### TASK TO CARRY OUT
All entries are to be reproduced exactly; the pictures are to be omitted.

**** THE INPUT ****

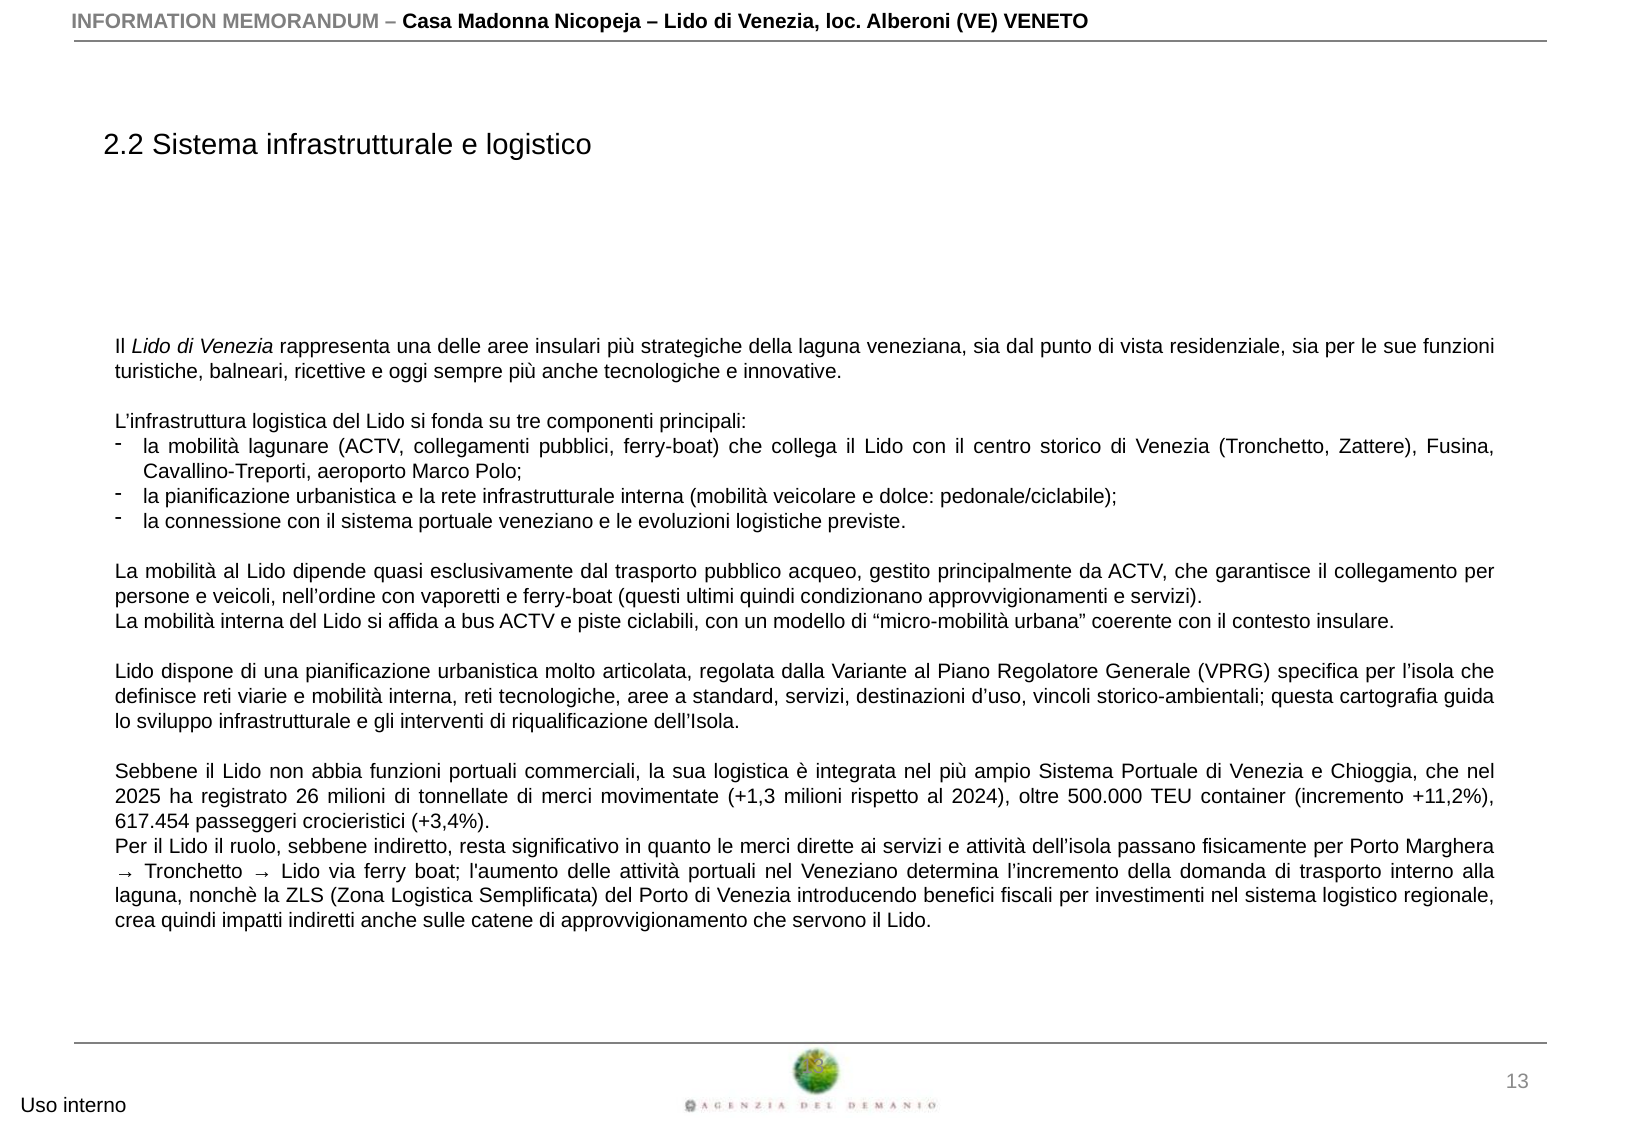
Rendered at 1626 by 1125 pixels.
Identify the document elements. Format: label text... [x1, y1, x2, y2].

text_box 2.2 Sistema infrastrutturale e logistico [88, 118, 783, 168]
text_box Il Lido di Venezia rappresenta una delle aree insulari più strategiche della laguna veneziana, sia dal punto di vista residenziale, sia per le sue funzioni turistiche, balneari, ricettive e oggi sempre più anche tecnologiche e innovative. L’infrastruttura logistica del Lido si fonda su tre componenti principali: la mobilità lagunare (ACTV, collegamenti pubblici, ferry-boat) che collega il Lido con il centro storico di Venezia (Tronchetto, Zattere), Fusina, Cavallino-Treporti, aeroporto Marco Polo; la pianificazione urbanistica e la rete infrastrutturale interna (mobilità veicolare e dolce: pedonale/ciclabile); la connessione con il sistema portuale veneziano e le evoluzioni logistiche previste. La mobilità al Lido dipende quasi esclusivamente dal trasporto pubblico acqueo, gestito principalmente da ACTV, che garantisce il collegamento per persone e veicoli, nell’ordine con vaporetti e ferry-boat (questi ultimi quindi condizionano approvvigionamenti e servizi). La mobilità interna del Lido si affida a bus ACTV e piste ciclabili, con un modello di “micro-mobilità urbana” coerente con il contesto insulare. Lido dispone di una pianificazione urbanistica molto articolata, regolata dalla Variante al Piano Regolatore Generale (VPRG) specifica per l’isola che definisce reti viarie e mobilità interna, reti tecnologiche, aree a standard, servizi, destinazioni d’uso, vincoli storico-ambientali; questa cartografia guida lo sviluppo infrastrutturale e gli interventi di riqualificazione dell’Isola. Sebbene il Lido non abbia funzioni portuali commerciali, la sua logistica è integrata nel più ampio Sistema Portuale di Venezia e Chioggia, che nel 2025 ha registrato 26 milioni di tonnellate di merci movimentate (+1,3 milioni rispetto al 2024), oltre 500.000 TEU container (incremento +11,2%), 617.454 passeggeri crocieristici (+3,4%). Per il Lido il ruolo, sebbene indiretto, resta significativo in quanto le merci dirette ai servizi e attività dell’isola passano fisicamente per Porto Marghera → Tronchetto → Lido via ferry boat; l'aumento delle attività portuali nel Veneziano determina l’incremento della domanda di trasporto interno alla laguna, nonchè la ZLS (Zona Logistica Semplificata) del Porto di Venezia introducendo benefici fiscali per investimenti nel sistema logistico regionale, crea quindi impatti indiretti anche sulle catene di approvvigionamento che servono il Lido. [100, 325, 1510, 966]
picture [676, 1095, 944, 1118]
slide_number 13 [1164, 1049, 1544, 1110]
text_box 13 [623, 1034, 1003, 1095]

****

### ANSWER BOX
Rendered at 1626 by 1125 pixels.
Identify the document elements. Format: label text... [x1, y1, x2, y2].

text_box 2.2 Sistema infrastrutturale e logistico [88, 118, 783, 168]
text_box Il Lido di Venezia rappresenta una delle aree insulari più strategiche della laguna veneziana, sia dal punto di vista residenziale, sia per le sue funzioni turistiche, balneari, ricettive e oggi sempre più anche tecnologiche e innovative. L’infrastruttura logistica del Lido si fonda su tre componenti principali: la mobilità lagunare (ACTV, collegamenti pubblici, ferry-boat) che collega il Lido con il centro storico di Venezia (Tronchetto, Zattere), Fusina, Cavallino-Treporti, aeroporto Marco Polo; la pianificazione urbanistica e la rete infrastrutturale interna (mobilità veicolare e dolce: pedonale/ciclabile); la connessione con il sistema portuale veneziano e le evoluzioni logistiche previste. La mobilità al Lido dipende quasi esclusivamente dal trasporto pubblico acqueo, gestito principalmente da ACTV, che garantisce il collegamento per persone e veicoli, nell’ordine con vaporetti e ferry-boat (questi ultimi quindi condizionano approvvigionamenti e servizi). La mobilità interna del Lido si affida a bus ACTV e piste ciclabili, con un modello di “micro-mobilità urbana” coerente con il contesto insulare. Lido dispone di una pianificazione urbanistica molto articolata, regolata dalla Variante al Piano Regolatore Generale (VPRG) specifica per l’isola che definisce reti viarie e mobilità interna, reti tecnologiche, aree a standard, servizi, destinazioni d’uso, vincoli storico-ambientali; questa cartografia guida lo sviluppo infrastrutturale e gli interventi di riqualificazione dell’Isola. Sebbene il Lido non abbia funzioni portuali commerciali, la sua logistica è integrata nel più ampio Sistema Portuale di Venezia e Chioggia, che nel 2025 ha registrato 26 milioni di tonnellate di merci movimentate (+1,3 milioni rispetto al 2024), oltre 500.000 TEU container (incremento +11,2%), 617.454 passeggeri crocieristici (+3,4%). Per il Lido il ruolo, sebbene indiretto, resta significativo in quanto le merci dirette ai servizi e attività dell’isola passano fisicamente per Porto Marghera → Tronchetto → Lido via ferry boat; l'aumento delle attività portuali nel Veneziano determina l’incremento della domanda di trasporto interno alla laguna, nonchè la ZLS (Zona Logistica Semplificata) del Porto di Venezia introducendo benefici fiscali per investimenti nel sistema logistico regionale, crea quindi impatti indiretti anche sulle catene di approvvigionamento che servono il Lido. [100, 325, 1510, 966]
picture [676, 1095, 944, 1118]
slide_number 13 [1164, 1049, 1544, 1110]
text_box 13 [623, 1034, 1003, 1095]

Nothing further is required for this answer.